C’est au travers de l’histoire d’une grande famille disloquée aux multiples fissures que le metteur en scène et auteur Pascal Rambert ouvre le Festival pour cette 73ème édition dans la Cour d’Honneur du Palais des Papes. Jacques Weber, stature imposante s’il en est incarne un architecte austro-hongrois. En véritable chef d’une famille juive, il ouvre le bal dans un monologue lourd et puissant, écrasant tout sur son passage, devant son fils Stan (Stanislas Nordey) ayant humilié son père durant une cérémonie de remise de médaille. Tous seront broyés à la fois par ce patriarche despotique et par la grande histoire depuis le début de la première guerre mondiale jusqu’à cette période de L’Anschluss, période de leur destruction respective et de la perte de leurs certitudes et valeurs.
Le Palais des Papes, bâtisse imposante s’il en est, est aussi la preuve que durant des siècles et des siècles même la beauté des plus pures constructions peut être en péril au détour d’années noires. Le metteur en scène s’offre, d’abord à lui puis au public, le luxe ultime d’un plateau somptueux et d’une distribution époustouflante pour une pièce semblant en construction et pourtant aux fondations solides. Pilier de cette famille, Jacques Weber, olympien, drapé tel un Zeus dans sa position de chef de famille, architecte de renom despotique et fou, écrasant ses enfants d’une main puissante et d’un simple regard règne sur sa tribu pourtant composée d’esthètes : musiciens, philosophe, journalistes, docteur… Tous ont peur de lui, une peur qui les tiraille et les prend en tenailles. Au-delà d’une histoire de famille déchirée et déchirante, « Architecture » nous montre avec lucidité la finitude des choses, de toutes, même de celles que l’on croit éternelles. Pascal Rambert, au travers de nos certitudes de solidité et stabilité, nous ouvre les yeux sur ce qui est et qui peut disparaître à tout moment.
Sur scène les comédiens incarnent chacun d’entre nous mais aussi bien d’autres choses, ils sont tous, au-delà de leur personnage, une nuée d’histoires, grandes et petites, une confrontation permanente entre nos croyances de stabilité et l’état réel du monde, passé ou futur. Seulement par les mots Pascal Rambert met le doigt là où ça fait mal. Comment ne pas être conquis par le jeu de Laurent Poitrenaux, tour à tour drôle et piquant puis infiniment inquiétant et qui, en quelques minutes, passe d’une composition de rôle du type « un peu gênant » à celui d’un populisme des plus extrêmes ?

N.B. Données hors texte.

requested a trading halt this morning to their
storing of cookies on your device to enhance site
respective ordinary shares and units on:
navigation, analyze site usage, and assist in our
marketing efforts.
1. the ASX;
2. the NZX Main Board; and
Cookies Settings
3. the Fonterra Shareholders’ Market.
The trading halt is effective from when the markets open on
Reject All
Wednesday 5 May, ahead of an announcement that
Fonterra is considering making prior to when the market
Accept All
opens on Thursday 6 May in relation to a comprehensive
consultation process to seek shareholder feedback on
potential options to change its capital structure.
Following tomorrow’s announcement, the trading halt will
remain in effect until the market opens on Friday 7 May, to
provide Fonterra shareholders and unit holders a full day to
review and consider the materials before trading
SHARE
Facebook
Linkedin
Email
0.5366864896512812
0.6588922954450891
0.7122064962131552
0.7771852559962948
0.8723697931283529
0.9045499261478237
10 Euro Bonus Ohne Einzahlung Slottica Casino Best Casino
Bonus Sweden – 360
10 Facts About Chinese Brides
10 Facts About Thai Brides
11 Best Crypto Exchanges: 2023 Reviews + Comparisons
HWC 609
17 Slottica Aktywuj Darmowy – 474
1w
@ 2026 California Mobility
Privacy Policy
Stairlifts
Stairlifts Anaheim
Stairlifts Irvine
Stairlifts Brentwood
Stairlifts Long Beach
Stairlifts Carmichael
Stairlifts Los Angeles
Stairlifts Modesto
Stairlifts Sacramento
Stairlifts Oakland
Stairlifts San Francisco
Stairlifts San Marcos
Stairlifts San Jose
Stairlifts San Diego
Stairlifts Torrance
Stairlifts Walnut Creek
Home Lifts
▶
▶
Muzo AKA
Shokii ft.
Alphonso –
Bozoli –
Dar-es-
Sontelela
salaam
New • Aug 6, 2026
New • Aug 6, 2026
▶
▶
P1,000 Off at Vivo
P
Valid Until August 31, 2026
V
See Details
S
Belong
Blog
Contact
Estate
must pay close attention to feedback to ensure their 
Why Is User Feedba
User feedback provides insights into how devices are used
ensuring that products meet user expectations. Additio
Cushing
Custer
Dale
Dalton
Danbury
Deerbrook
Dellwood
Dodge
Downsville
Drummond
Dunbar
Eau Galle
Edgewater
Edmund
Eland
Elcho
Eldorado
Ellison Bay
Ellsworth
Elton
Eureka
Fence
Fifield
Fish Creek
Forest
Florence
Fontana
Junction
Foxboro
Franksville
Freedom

Autre interprétation remarquable que celle de la bouleversante Marie-Sophie Ferdane, donnant la chair de poule au public et glaçant le sang lorsque qu’elle met en mots toute la violence physique subie par les corps et les âmes de ces gueules cassées sur les champs de bataille et la déshumanisation inéluctable de ces êtres disloqués et privés de tout ce qui fait un Homme ? et comment encore ne pas être touché par l’interprétation fine et intelligente de Stanislas Nordey dans ce rôle de fils dont le poids du secret le pousse à l’autodestruction.
Pascal Rambert avec très peu d’effets sur scène et une fin qui donne une impression de travail en cours sur le plateau ouvre les yeux sur l’éternel recommencement des choses et la faculté infantile que nous avons à ne pas vouloir croire que le pire, tel la peste, est toujours là sous nos pieds et qu’au final tout n’est toujours qu’un immense champ de ruines, ruines des corps, des âmes et des espoirs.